Kalydeco, the first Cystic Fibrosis drug of Vertex, got approved for infants
The Food and Drug Administration has cleared Kalydeco drug of Vertex Pharmaceuticals for infants aged 12 to under 24 months. The approved drug treats the underlying cause of cystic fibrosis in children of this age with at least one mutation in the cystic fibrosis transmembrane conductance regulator (CFTR) gene. In 2012, Kalydeco (ivacaftor) was the first FDA-approved drug to treat the CF in people with the disorder aged 6 and older who have at least one copy of the G551D mutation. Since then, Kalydeco has extended to cover children and adults aged 2 years and older who have one of 38 ivacaftor-responsive mutations in the CFTR gene, and in the subgroup of patients with one of five residual functional mutations.
Blockbuster Opdivo of Bristol-Myers Squibb gets accelerated approval for small cell lung cancer in 3rd-line.
Opdivo of Bristol-Myers Squibb that got speedy approval in the third-line setting for small cell lung cancer. The approved drug is being tested alone or in combination with Bristol-Myers’ Yervoy against a variety of solid tumors in an ongoing Phase ½ trial. In the trial’s SCLC cohort, 12% of patients, who received Opdivo following platinum-based chemotherapy and another line of therapy responded to treatment regardless of PD-L1 expression, results spurred drug’s latest indication. Bristol-Myers may have to conduct additional studies to confirm Opdivo’s benefit in SCLC. Bristol-Myers is a sponsor of nine ongoing Opdivo studies. Merck & Co.’s Keytruda (pembrolizumab) has clinched a strong position due to its first-line approvals in the non-small cell setting in the lung cancer. Around 10-15% of lung cancer patients have the small cell variety.

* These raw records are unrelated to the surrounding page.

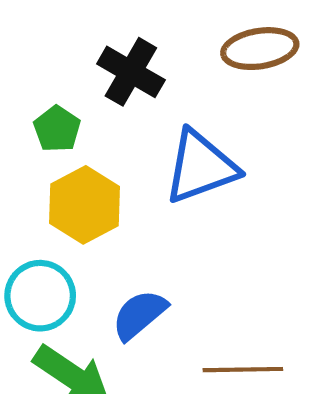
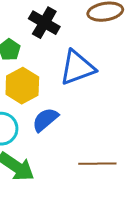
blue semicircle: (139, 315) -> (45, 120), moved

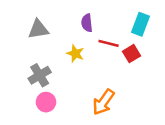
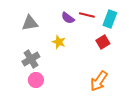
purple semicircle: (87, 23) -> (68, 18), turned -48
red line: (109, 43) -> (87, 15), moved
orange arrow: (103, 102) -> (99, 81), moved

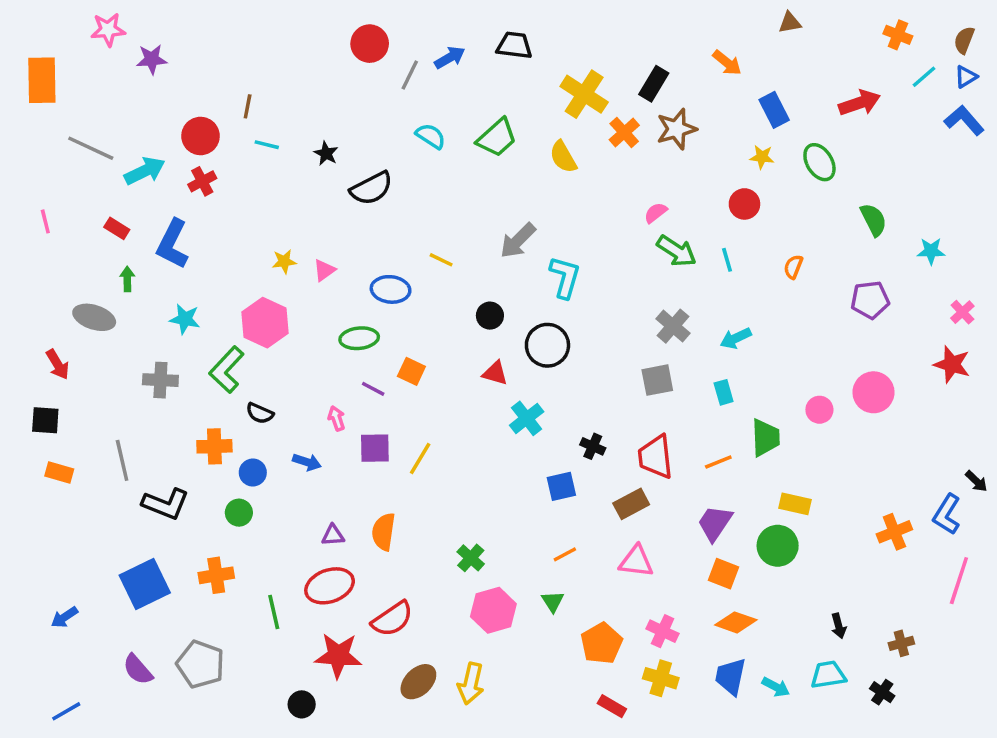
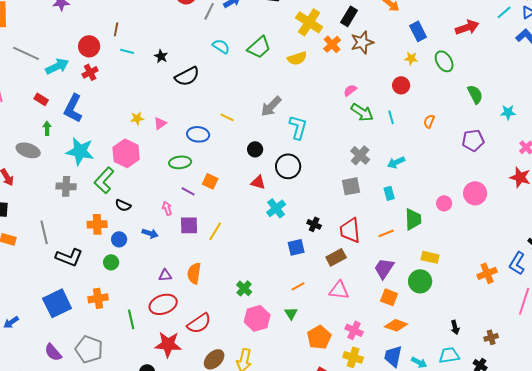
yellow semicircle: (563, 157) -> (297, 58), turned -78
cyan star: (185, 319) -> (80, 151), size x1.6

FDA approved the first dual-lead nerve stimulator for pain relief
The FDA has given a nod to SPR Therapeutics’ single- and dual-lead peripheral nerve stimulation devices as the least invasive, non-opioid alternatives, implanted for up to 60 days for relieving acute and chronic pain. The Cleveland-based company’s Sprint system includes the single-lead Endura and the industry’s first dual-lead device, Extensa, which allows physicians to deliver therapy to two nerve targets in patients with broader injuries. Physicians place percutaneous leads in the back or extremities during an outpatient procedure without surgical incisions or anesthesia, while a single, wearable electronic pulse generator features rechargeable batteries and a Bluetooth-enabled remote control.
Galera’s GC4419 obviates radiation side effects, ready for Phase 3
GC4419, the enzyme mimetic of Galera Therapeutics averts severe oral mucositis (SOM) when patients undergo radiation therapy for head and neck cancer. This inflammatory condition cannot be prevented and can only be treated once it develops, but a synthetic enzyme could change that. It prevents a condition in which the epithelial cells lining the gastrointestinal tract break down. Ulceration and infection are resulted due to SOM opens the mucus membranes. Patients may need feeding tubes as well as narcotic analgesics, as they cannot eat. When radiation is given, a rise in superoxide radical levels occurs that are believed to result in oral mucositis and other side effects. GC4419 has completed phase 1 and 2 trials and is poised to enter phase 3 this year. If approved, it could be used to stave off SOM and its side effects in patients with head and neck cancers and other types of cancer.